Wednesday, May 13, 2009

Push vs. Pull

Thanks to Will Richardson for sharing these Dion Hinchcliffe Web 2.0 diagrams. Many are tech-heavy, but some are accessible to those of us who don't know our RSS from our Atom (whatever that means).

In browsing these images, I found one that, for me, clicked in terms of why I think that Web 2.0 is so important to learning. It was not the diagram per se, but the two simple words it used: push and pull.

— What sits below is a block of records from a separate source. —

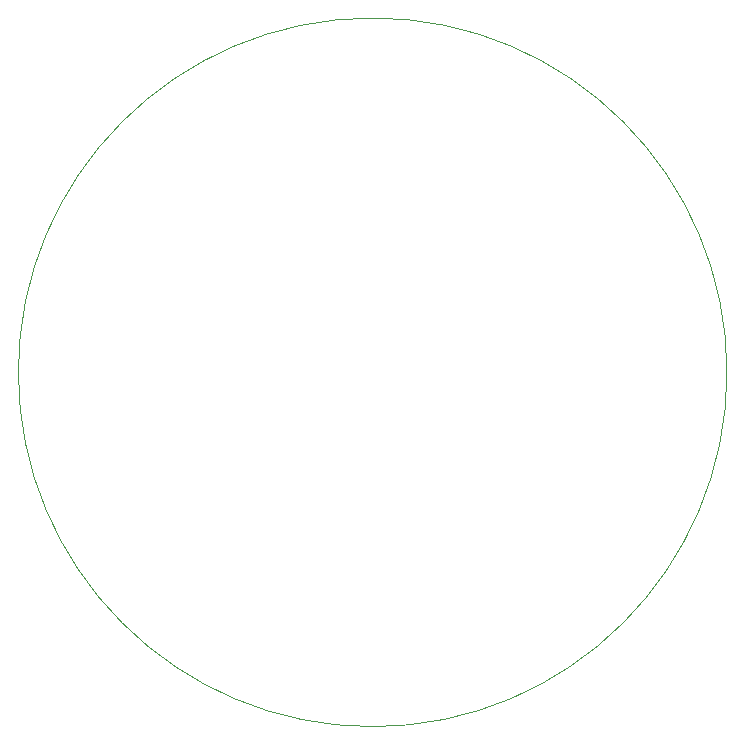
<source format=gbr>
%TF.GenerationSoftware,KiCad,Pcbnew,8.0.4*%
%TF.CreationDate,2024-07-31T01:51:00-07:00*%
%TF.ProjectId,digital,64696769-7461-46c2-9e6b-696361645f70,rev?*%
%TF.SameCoordinates,Original*%
%TF.FileFunction,Profile,NP*%
%FSLAX46Y46*%
G04 Gerber Fmt 4.6, Leading zero omitted, Abs format (unit mm)*
G04 Created by KiCad (PCBNEW 8.0.4) date 2024-07-31 01:51:00*
%MOMM*%
%LPD*%
G01*
G04 APERTURE LIST*
%TA.AperFunction,Profile*%
%ADD10C,0.100000*%
%TD*%
G04 APERTURE END LIST*
D10*
X174499940Y-105000000D02*
G75*
G02*
X114500060Y-105000000I-29999940J0D01*
G01*
X114500060Y-105000000D02*
G75*
G02*
X174499940Y-105000000I29999940J0D01*
G01*
M02*

</source>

Until now, most systems of education have been "push-o-centric." Schools directly push specific information out to students; teachers are the pushers. Even the students who show up in the library to "pull" information out of books have been pushed to do so. It makes sense that this is the way it has been till now: if the indication of how educated one is rests with one's achievement in a top-down system, then people will willingly (though also, perhaps, grudgingly) get pushed. The very fact that we call it "educating" (what gets done to students) more often than "learning" (what students do) is telling.

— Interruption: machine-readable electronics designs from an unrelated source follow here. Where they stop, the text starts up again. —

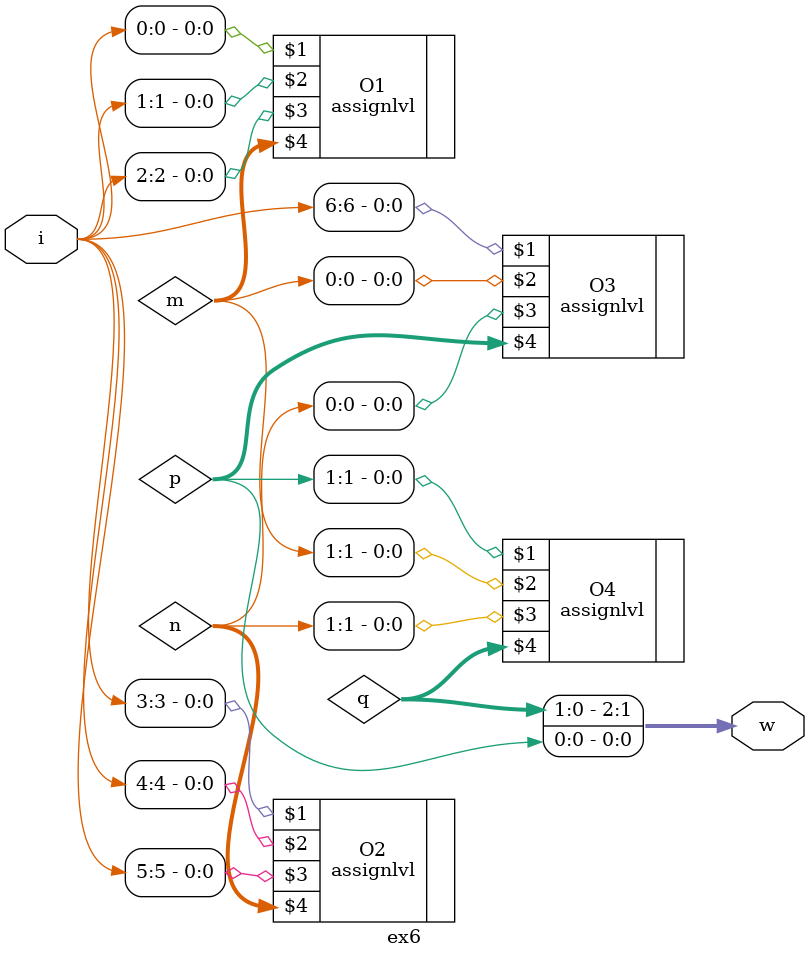
<source format=sv>
module ex6(input[6:0] i, output[2:0] w);
    wire[1:0] m,n,p,q;
    assignlvl O1(i[0],i[1],i[2],m);
    assignlvl O2(i[3],i[4],i[5],n);
    assignlvl O3(i[6],m[0],n[0],p);
    assignlvl O4(p[1],m[1],n[1],q);
    assign w[0] = p[0];
    assign w[1] = q[0];
    assign w[2] = q[1];
endmodule


</source>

This model of one-way pushing is being directly challenged by the culture of Web 2.0. Web 2.0 is largely a "share/pull" model: if I have something to share, I send it out into the Web, with all the tags and metadata required to make it discoverable to those who may want it. Likewise, if I want to learn something, I pull that information to myself via my learning network.

I'm not sure if anyone ever liked sitting through live lectures to receive what was pushed, but if, as is the case in our current Web 2.0 world, you can pretty much pull what you need to yourself whenever you want, then we need to re-think what we call education (or more significantly, what we call learning) in a structured "education system."